Judicial Ethical Stance and Limiting Generic Enumerated Rights

I don't want a judge, who because of a certain ethical stance, will make a ruling that is exceptional or definitional in nature which solidifies a right in an extremely limited manner.

For example, I want justices who will make rulings as to the case law body that exists, instead of the specific case presented. Instead of applying a definitional ruling to define, say pornography, as being definitionally valid so that a ruling that agrees with the judge's ethics or morals can be decided as the judge could personally agree with. I don't want a judge who will declare that if you refuse to promote a blue skinned person because you want diversity, then promoting an orange skinned person is always valid because that is the ruling definitions of race/poverty/ access/ affirmative action that the judge personally agrees with. Because, if they do rule in such a way, then they are establishing that the right to fair opportunity in workplace promotion no longer applies equally to people with blue skin or orange skin.

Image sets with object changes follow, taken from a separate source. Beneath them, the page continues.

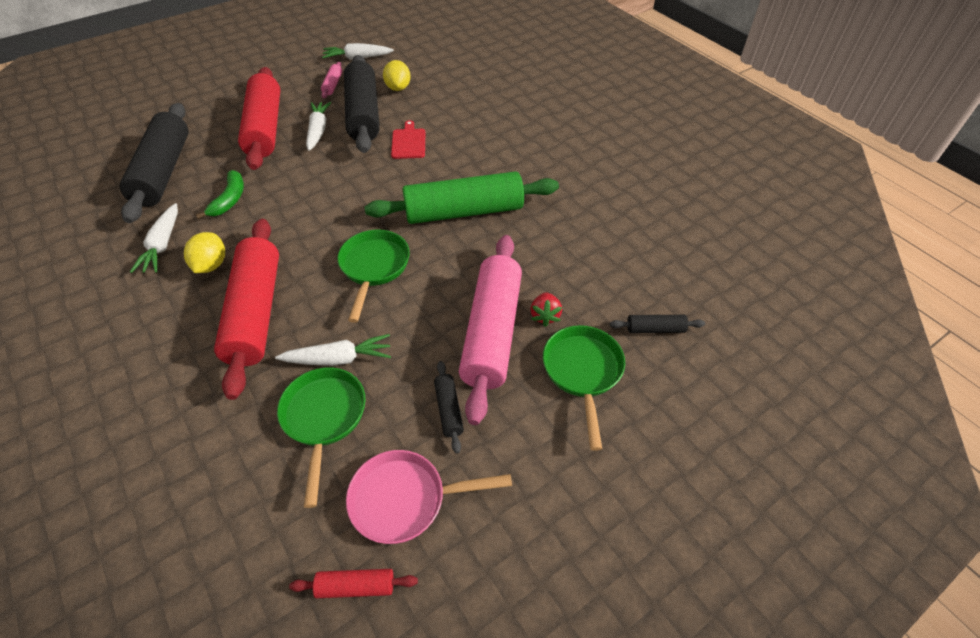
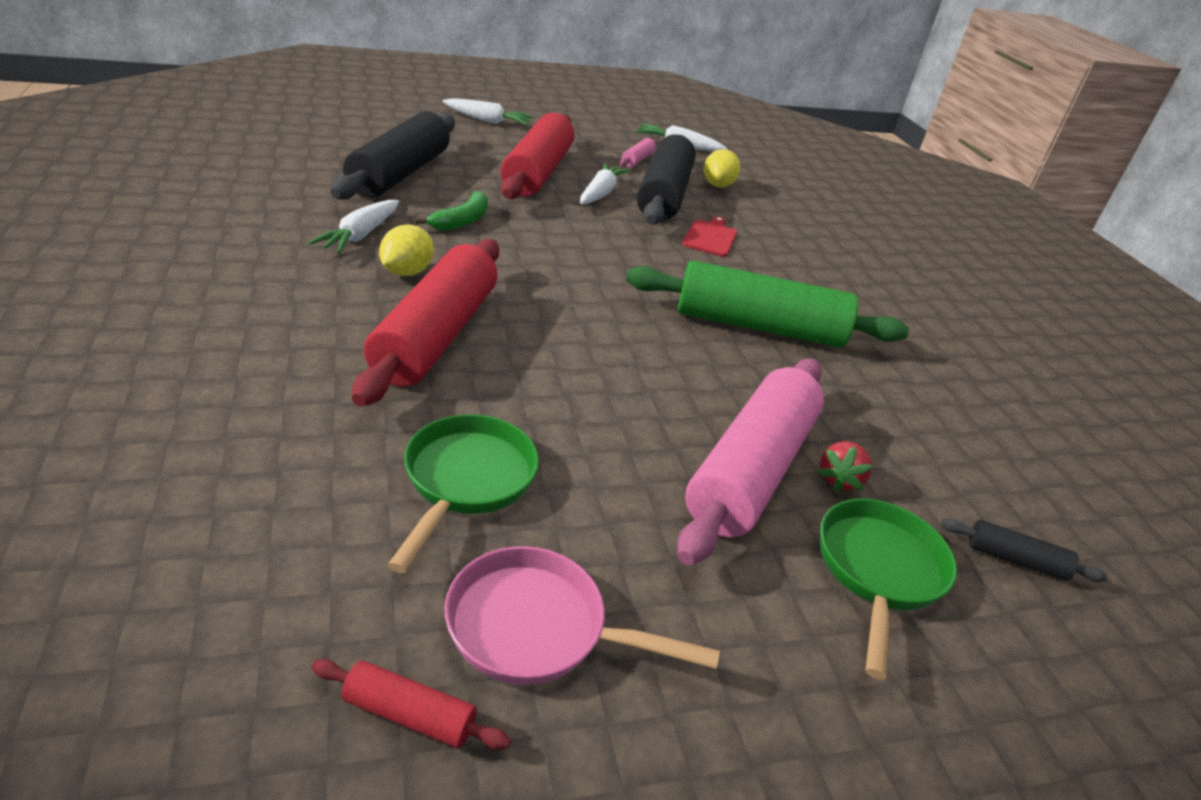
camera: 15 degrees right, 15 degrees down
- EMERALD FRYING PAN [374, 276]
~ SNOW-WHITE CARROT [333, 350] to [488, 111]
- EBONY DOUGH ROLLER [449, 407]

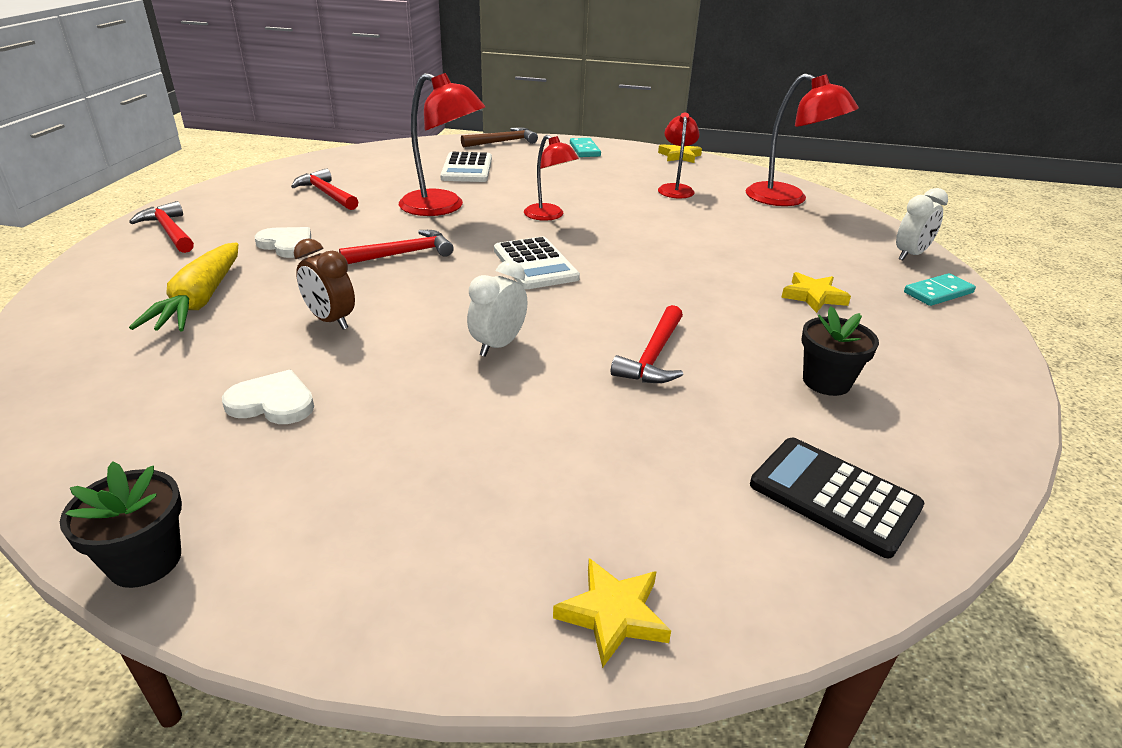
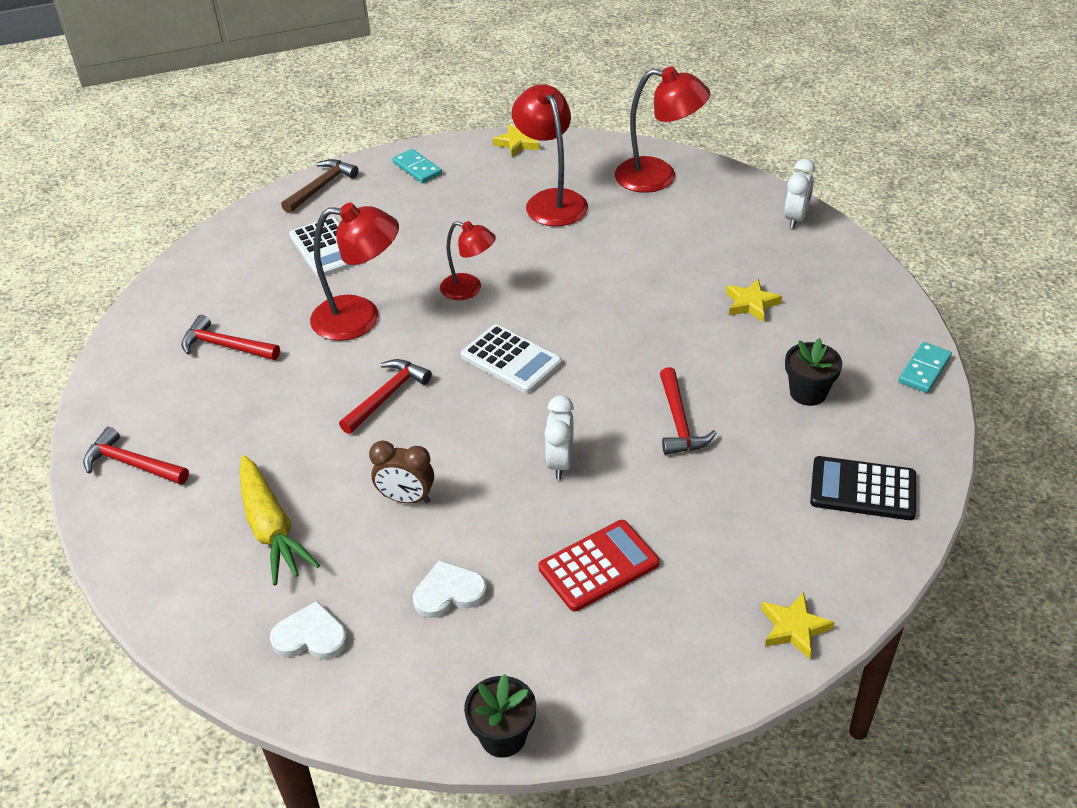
camera: 25 degrees left, 10 degrees up
~ RED DESK LAMP [679, 155] = [550, 155] x1.61
~ SNOW-WHITE HEART SHAPE [283, 242] to [308, 630]
~ TURQUOISE DOMINO [940, 289] to [925, 367]
+ RED ADDING MACHINE [599, 565]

Instead, such rulings create a measurement of rights that are applied on situational basis, instead of legal principle. Most of the "bad" rulings that people complain about are rulings that are done in this fashion. Instead of ruling on pornography as being definitionally explicit, the court ruled in a way consistent with case law and also in such a way that pornography could be effectively regulated. That is the type of ruling required. People who make pornography, watch pornography, ignore pornography, hate pornography all were equally served by the United States Supreme Court in this matter.

What is dangerous in a ruling is when the court decides to limit explicit rights and enumerated rights. Any time you declare that no white or hispanic firefighters with demonstrated objective assessments of their tested abilities have a right to promotion when you are declaring that since blacks have less quantitative representation they are constitutionally qualified to be promoted beyond the abilities of their peers or even the merits of their own abilities, you have defined that EEOC law does not apply to a certain class of people.

Bad ruling and it weakens the EEOC as legislative law because it specifically circumnavigates the requirements of the law, so that a judge's personal ethics or morals can be assuaged.

It is stunning to see people declaring Obama's nominee Mrs. Sotomayor is qualified because she is willing to rule on ethics and morals. If it was enough reason to disqualify Bork- who was and remains by far one of the nation's leading Constitutional Law scholars, then it should disqualify her.

If in order to justify your ruling you must also restrict the generic rights of all, and you also see nothing wrong with doing this on ethical or moral grounds OR heaven forbid because you personally feel that your wisdom goes beyond others because of ethnic background, then maybe you should recuse yourself from the bench.